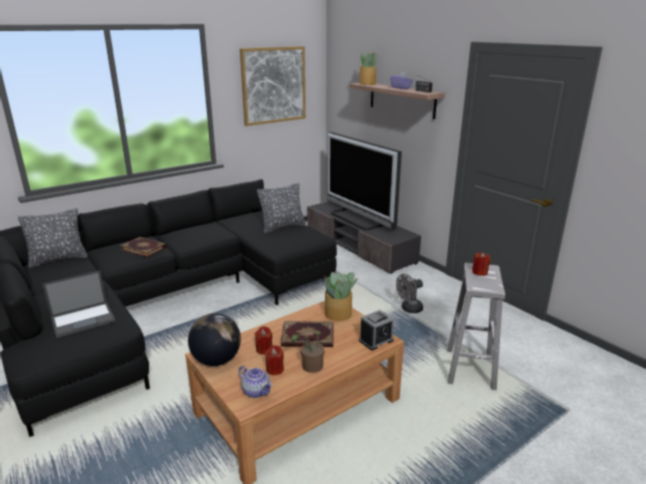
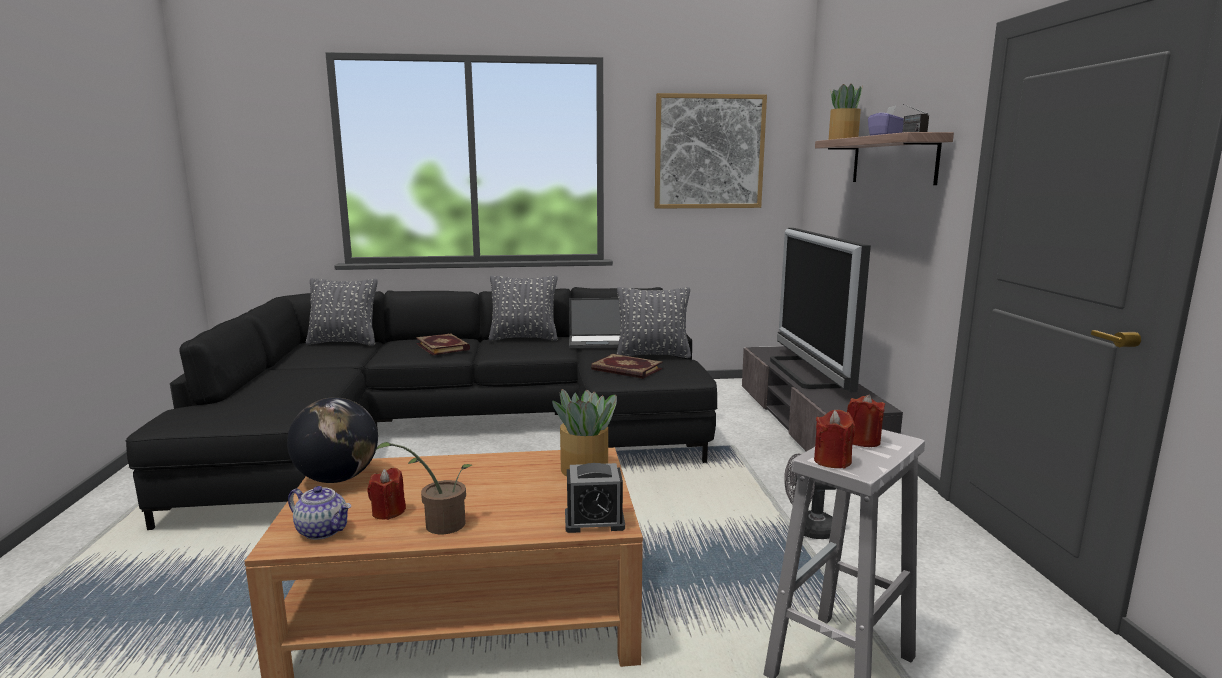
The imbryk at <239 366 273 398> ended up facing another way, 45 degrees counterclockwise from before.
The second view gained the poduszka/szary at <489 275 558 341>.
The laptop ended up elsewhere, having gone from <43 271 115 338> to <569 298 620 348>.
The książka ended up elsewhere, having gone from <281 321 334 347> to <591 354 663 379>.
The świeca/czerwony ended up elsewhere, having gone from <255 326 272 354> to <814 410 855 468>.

> [What you are asked to do]: Set the lines down exactly as they stand, beginning at the one that contains "The second view" and stopping after the last line of the entries above.

> [Output]:
The second view gained the poduszka/szary at <489 275 558 341>.
The laptop ended up elsewhere, having gone from <43 271 115 338> to <569 298 620 348>.
The książka ended up elsewhere, having gone from <281 321 334 347> to <591 354 663 379>.
The świeca/czerwony ended up elsewhere, having gone from <255 326 272 354> to <814 410 855 468>.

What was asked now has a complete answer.